Despite talk of reconciliation and moving forward, reports of a conflicted reality continue. The Ministry of Interior claimed that they found the dead body of Yousif Ahmed Muwali on 13 January, after he had been missing for five days. Officials declared that drowning was the cause of death, but family members of Muwali claim that he was tortured and imprisoned based on marks on his corpse. They have yet to see his autopsy. Nabeel Rajab, president of the Bahrain Centre for Human Rights, was severely beaten by security forces at a 6 January protest. Members of the international community called for an investigation of the incident, and despite eyewitness reports, Bahraini officials denied beating Rajab, insisting that they actually helped the injured activist to an ambulance. Rajab, internationally renowned for speaking out against human rights violations in Bahrain, has experienced torture in the past.

Bahrain’s current climate is not promising — with reports of regular beatings and detention of peaceful demonstrators, tear gas, and intimidation of human rights defenders, which does not seem to stray far from the systematic torture and violations documented in the BICI report.

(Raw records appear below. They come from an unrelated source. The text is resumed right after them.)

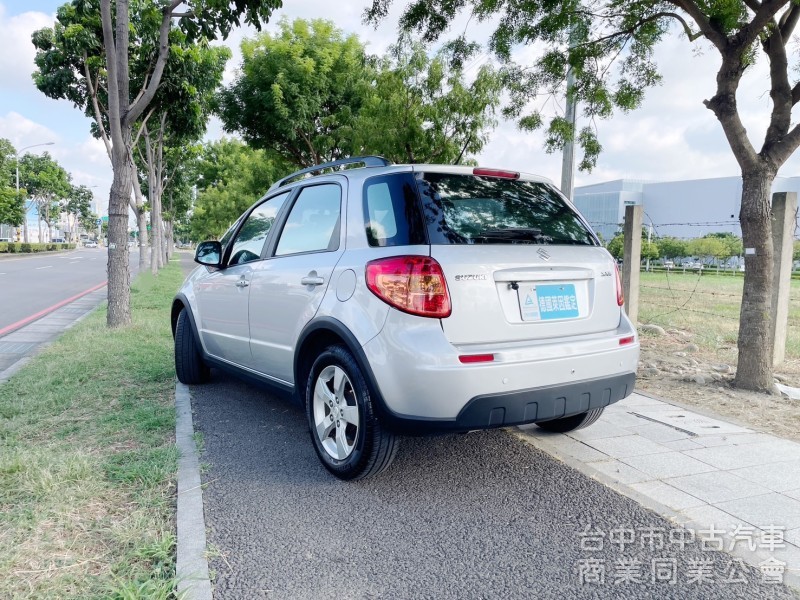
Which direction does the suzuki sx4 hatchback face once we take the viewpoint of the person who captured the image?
facing away from the viewer and to the left of the viewer

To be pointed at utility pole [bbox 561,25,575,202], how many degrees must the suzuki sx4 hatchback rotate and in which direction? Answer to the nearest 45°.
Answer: approximately 45° to its right
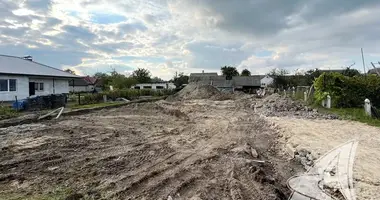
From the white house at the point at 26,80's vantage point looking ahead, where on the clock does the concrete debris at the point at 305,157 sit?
The concrete debris is roughly at 1 o'clock from the white house.

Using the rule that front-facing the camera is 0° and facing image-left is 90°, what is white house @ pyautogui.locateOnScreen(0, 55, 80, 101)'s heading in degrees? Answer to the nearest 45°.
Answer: approximately 315°

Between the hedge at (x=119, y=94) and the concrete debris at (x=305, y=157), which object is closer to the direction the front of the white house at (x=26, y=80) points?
the concrete debris

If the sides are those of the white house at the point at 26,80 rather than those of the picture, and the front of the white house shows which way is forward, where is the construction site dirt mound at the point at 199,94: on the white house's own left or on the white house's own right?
on the white house's own left

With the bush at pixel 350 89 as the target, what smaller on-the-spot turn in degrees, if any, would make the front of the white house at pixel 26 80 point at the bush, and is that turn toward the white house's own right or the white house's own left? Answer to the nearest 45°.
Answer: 0° — it already faces it
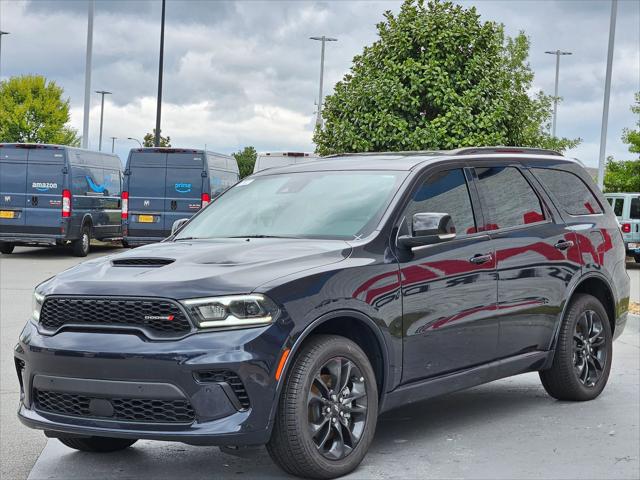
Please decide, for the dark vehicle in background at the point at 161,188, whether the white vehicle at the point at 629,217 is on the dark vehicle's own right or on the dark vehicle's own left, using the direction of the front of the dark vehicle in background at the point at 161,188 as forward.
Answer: on the dark vehicle's own right

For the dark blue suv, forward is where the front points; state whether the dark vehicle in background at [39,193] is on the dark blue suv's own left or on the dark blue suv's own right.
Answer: on the dark blue suv's own right

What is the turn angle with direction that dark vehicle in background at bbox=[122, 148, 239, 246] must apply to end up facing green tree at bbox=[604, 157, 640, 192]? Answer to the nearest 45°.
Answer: approximately 45° to its right

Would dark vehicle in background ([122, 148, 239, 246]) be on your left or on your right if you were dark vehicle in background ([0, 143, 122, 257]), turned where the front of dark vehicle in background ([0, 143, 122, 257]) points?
on your right

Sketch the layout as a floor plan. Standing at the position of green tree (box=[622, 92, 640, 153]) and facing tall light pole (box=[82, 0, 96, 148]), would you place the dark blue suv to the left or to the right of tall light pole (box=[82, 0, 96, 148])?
left

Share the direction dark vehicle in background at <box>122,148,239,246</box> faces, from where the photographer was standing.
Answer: facing away from the viewer

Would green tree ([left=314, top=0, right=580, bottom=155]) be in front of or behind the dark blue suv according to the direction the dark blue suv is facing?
behind

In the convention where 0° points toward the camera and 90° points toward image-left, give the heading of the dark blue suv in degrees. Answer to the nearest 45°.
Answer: approximately 45°

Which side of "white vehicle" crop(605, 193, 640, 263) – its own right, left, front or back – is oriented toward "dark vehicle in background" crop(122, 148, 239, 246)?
left

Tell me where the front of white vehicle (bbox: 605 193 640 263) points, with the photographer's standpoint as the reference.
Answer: facing away from the viewer and to the left of the viewer

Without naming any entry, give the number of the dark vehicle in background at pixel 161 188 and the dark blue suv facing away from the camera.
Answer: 1

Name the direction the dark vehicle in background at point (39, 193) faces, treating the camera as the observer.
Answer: facing away from the viewer and to the right of the viewer
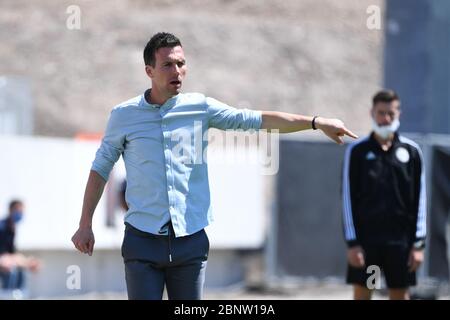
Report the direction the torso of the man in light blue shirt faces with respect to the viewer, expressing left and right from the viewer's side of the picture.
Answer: facing the viewer

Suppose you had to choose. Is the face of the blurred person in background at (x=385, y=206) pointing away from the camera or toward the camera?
toward the camera

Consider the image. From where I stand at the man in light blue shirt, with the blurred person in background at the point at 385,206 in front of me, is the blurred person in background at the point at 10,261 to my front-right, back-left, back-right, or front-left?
front-left

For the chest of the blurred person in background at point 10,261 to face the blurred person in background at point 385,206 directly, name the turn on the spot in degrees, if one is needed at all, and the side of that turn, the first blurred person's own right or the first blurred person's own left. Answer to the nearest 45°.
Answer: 0° — they already face them

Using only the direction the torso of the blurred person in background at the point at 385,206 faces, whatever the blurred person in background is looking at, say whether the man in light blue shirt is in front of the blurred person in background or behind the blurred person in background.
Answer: in front

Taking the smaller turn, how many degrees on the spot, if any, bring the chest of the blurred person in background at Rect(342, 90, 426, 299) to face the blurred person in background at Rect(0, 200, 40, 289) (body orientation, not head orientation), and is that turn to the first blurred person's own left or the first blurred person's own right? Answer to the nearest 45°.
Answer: approximately 135° to the first blurred person's own right

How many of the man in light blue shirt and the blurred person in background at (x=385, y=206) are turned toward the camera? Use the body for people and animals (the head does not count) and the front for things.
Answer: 2

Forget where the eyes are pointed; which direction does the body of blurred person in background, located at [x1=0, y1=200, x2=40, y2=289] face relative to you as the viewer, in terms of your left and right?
facing the viewer and to the right of the viewer

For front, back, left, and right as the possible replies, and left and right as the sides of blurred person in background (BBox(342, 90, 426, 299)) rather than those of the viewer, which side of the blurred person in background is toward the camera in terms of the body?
front

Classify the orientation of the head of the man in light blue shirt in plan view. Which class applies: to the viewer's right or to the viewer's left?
to the viewer's right

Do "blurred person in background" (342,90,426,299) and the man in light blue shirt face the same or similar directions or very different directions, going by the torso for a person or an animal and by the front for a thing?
same or similar directions
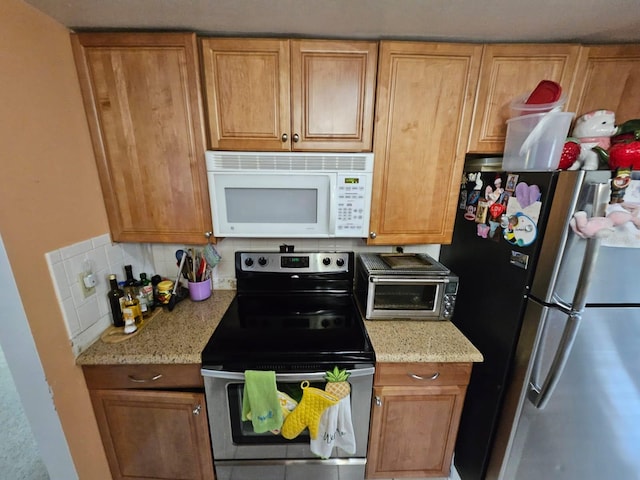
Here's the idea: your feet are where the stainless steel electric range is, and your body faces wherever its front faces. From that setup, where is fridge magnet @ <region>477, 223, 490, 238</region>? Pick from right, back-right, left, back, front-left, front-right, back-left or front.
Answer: left

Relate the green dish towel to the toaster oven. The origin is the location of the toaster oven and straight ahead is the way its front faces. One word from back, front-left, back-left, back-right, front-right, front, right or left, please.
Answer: front-right

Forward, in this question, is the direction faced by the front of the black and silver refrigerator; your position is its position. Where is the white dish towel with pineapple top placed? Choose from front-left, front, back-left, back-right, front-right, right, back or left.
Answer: right

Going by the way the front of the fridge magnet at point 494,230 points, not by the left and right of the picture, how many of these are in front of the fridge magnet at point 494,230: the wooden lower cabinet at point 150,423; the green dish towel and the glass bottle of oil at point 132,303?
3

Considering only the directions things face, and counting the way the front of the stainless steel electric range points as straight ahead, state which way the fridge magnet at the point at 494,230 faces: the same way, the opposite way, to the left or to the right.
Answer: to the right

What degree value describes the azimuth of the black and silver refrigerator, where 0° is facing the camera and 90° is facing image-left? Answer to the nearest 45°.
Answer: approximately 315°

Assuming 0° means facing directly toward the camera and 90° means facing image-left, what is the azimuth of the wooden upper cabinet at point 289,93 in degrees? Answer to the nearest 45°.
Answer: approximately 0°

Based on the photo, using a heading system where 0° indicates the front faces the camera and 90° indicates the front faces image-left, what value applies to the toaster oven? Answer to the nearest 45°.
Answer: approximately 0°
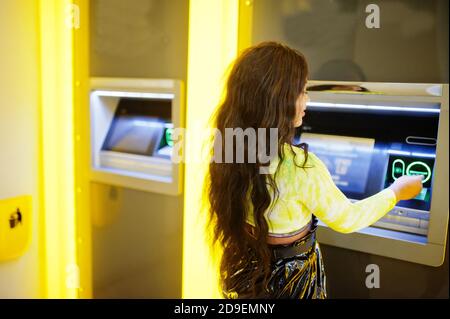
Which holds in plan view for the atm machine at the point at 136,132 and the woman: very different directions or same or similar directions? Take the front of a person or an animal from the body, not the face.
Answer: very different directions

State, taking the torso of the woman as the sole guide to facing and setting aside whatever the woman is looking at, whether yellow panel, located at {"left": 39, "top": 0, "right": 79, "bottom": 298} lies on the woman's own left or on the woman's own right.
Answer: on the woman's own left

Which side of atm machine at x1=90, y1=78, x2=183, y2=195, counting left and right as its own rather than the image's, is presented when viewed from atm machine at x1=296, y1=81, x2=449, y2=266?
left

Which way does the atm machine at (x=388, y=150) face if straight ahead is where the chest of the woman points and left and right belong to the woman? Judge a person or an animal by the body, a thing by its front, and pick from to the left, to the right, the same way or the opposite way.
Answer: the opposite way

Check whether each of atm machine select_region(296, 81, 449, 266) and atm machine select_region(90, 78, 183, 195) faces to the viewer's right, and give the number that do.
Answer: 0

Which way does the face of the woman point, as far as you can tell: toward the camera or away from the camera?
away from the camera

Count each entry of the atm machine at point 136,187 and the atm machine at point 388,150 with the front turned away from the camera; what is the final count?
0
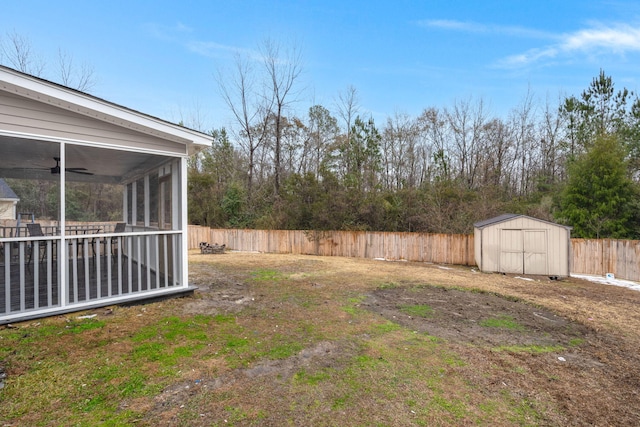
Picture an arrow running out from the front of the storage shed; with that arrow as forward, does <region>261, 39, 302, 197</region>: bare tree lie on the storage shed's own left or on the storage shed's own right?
on the storage shed's own right

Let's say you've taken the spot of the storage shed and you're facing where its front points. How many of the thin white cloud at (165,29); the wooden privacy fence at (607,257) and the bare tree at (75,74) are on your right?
2

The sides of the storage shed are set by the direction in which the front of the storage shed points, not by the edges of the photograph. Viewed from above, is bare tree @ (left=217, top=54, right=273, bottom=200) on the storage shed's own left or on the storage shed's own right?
on the storage shed's own right

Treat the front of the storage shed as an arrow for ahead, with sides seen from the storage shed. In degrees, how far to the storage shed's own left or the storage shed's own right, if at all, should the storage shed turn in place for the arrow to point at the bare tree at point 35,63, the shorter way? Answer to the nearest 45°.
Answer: approximately 90° to the storage shed's own right

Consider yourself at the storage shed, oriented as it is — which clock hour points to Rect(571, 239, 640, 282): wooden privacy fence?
The wooden privacy fence is roughly at 8 o'clock from the storage shed.

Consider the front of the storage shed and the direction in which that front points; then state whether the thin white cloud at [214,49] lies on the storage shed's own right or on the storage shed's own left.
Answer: on the storage shed's own right

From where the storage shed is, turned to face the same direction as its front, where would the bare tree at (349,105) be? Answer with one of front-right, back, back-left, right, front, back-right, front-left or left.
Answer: back-right

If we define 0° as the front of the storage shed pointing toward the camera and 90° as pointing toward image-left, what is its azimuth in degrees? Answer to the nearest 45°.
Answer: approximately 0°

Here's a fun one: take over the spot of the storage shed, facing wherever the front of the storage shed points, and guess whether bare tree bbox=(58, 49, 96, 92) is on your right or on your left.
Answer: on your right

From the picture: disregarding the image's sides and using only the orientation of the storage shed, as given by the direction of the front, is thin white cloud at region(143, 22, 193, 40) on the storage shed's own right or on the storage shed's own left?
on the storage shed's own right

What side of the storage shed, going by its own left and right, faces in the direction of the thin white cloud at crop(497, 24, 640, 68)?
back
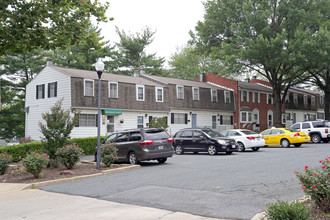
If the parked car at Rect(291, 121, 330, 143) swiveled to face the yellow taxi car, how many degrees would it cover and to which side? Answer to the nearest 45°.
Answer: approximately 90° to its left

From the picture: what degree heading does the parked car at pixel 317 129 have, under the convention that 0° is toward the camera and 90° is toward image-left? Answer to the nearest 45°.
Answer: approximately 135°

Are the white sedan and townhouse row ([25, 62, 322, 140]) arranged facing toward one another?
yes

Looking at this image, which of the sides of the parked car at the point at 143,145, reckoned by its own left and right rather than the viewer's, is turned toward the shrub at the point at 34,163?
left

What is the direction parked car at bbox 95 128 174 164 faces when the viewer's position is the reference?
facing away from the viewer and to the left of the viewer

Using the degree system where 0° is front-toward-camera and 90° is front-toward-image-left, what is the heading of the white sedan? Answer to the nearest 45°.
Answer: approximately 135°

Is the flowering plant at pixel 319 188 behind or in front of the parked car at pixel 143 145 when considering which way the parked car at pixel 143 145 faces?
behind

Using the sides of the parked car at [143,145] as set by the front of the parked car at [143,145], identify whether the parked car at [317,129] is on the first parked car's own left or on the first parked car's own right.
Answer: on the first parked car's own right

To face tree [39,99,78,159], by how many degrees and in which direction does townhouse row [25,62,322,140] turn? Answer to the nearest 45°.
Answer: approximately 45° to its right

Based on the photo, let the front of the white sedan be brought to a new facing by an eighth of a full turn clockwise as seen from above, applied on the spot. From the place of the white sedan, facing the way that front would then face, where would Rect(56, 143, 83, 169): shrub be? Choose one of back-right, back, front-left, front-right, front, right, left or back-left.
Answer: back-left

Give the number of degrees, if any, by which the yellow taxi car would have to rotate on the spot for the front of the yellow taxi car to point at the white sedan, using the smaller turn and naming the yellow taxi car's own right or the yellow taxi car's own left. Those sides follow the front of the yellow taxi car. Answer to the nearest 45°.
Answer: approximately 90° to the yellow taxi car's own left

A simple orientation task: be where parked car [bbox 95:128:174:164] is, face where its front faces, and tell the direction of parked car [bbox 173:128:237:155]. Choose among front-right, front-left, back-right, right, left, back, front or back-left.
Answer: right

The civil unrest will not keep Bahrain from hosting a three-day International Air Show this week. The show is expected to garner 50,000 attendants from across the globe. While corporate jet setters are allowed into Bahrain, members of the human rights community are kept out of the country. Brian Dooley, director of the Human Rights Defenders Programme for Human Rights First, was refused permission to enter Bahrain, and told that such visits should be delayed until March, once the work of the implementation committee would have been completed. Rick Sollom from Physicians for Human Rights was also denied entry, on the account of government officials being under “tremendous work pressure.” While Index was in Bahrain on an international mission with 5 other rights groups in November, government officials reassured us that they were interested in welcoming rights organisations, as long as they followed the procedure for entry, as a part of their commitment to transparency and creating dialogue with the international community. It is disappointing to see that a commitment emphasised in the time around the release of the BICI, in actuality, was an empty promise.